Former Niles Mayor Ralph Infante seeks two-month delay in his public-corruption case


By Ed Runyan

runyan@vindy.com

WARREN

Anyone hoping for a quick resolution to the Ralph Infante Jr. public-corruption case probably should take note of a recent filing by the former Niles mayor’s attorney.

Atty. John Juhasz filed a motion with visiting Judge Patricia Cosgrove asking for an additional 60 days to reply to the filings by special Prosecutor Dan Kasaris, who has provided “thousands of pages” of evidence so far.

Kasaris told the judge during the first hearing Dec. 5 that he would be turning over one or two CDs holding a “voluminous” amount of evidence.

Among the evidence are written or recorded statements from 2009 and 2015 to investigators made by Infante; written or recorded statements his wife, Judy, made in 2015; and written or recorded statements made by city employee Scott Shaffer. Prosecutors also have turned over forensic computer analysis, photographs, papers and documents, according to a filing.

Infante, 61, is charged with accepting bribes, accepting envelopes containing cash from city employees and participating in a criminal enterprise involving other city employees.

In all, the allegations say his corruption totaled nearly $200,000 going to him and his wife dating back to 1993, just after he became mayor.

Judy Infante, 67, also was indicted on 10 charges, accused of helping her husband with records tampering such as filing false tax returns.

Shaffer, 51, is charged with two counts of theft in office, accused of selling city property for cash and using city equipment for personal reasons for more than a decade.

Prosecutors have turned over reports from law enforcement, the FBI, auditor of state, and Ohio Bureau of Criminal Investigation on a DVD.

“It appears from [pretrial evidence] that the government has been investigating this case and collecting materials for years, some of the materials going back eight or nine years, and some of the allegations in the indictment date back even further,” Juhasz wrote in his filing.

“A number of government agents and investigators from both the state and federal governments have worked on the case and were working on the case long before” he was hired to work on Infante’s defense, Juhasz adds.

Furthermore, the filing says Kasaris told Juhasz last week by email that Kasaris plans to turn over even more pretrial evidence.
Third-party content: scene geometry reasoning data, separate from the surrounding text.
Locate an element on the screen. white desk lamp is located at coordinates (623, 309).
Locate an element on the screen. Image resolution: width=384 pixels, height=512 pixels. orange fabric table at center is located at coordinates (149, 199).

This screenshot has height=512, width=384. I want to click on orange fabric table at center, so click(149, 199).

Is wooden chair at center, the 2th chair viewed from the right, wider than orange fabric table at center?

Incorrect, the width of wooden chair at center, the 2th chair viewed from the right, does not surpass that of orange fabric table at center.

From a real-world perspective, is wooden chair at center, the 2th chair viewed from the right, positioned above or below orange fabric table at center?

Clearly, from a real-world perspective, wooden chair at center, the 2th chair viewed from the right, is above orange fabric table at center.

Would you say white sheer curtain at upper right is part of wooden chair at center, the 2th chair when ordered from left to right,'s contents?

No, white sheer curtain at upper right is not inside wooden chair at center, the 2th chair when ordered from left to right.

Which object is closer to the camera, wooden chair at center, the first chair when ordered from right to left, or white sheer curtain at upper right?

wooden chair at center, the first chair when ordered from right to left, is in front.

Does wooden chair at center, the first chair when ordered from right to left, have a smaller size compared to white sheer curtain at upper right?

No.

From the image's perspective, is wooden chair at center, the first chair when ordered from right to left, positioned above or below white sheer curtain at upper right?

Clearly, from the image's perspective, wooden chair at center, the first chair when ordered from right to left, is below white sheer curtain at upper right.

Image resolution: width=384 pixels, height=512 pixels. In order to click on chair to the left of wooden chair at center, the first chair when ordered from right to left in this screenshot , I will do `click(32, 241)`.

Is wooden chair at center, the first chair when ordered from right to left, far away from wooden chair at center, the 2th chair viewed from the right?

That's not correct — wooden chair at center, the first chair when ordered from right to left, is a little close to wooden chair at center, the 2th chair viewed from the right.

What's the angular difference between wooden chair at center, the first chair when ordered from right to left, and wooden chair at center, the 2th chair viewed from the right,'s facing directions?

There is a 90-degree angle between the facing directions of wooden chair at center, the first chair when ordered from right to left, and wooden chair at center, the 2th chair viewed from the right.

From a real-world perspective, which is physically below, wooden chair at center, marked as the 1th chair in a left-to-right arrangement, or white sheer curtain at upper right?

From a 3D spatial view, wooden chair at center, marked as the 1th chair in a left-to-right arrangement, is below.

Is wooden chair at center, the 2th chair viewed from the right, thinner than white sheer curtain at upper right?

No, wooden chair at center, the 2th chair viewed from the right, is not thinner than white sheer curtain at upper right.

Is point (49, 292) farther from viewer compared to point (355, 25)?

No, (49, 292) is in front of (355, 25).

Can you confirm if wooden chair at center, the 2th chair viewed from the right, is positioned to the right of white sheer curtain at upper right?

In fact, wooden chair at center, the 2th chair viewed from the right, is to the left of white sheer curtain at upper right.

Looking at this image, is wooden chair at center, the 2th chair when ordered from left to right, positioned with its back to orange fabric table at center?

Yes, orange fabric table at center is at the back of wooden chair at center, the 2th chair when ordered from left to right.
Kasaris filed a 33-page document Dec. 22 called a bill of particulars that added more layers of detail than provided in the 42-page indictment, which gave an immense amount of detail into the 54 charges the Infantes and Shaffer face.

Juhasz said he also needs the extra time to formulate and file pretrial motions, he said. Such motions sometimes request suppression of certain evidence the state plans to use or ask that the trial be moved to another county because of pretrial publicity.

So far, Judge Cosgrove has not responded to Juhasz’s request for more time.

At Infante’s Dec. 5 arraignment, the judge said she was setting a deadline of last Monday for the prosecution and defense to exchange pretrial evidence. She also said the final pretrial hearing in the case would be March 20, and the trial would begin at 9 a.m. April 24.

If she grants 60 additional days for Juhasz to respond to the state’s pretrial evidence, those dates will have to be revised.

Judy Infante’s attorney, Louis DeFabio, filed a motion Tuesday asking for an additional 30 days for the same reasons as Juhasz, adding that he “surely cannot respond” to pretrial evidence he “has only recently received or not yet received.”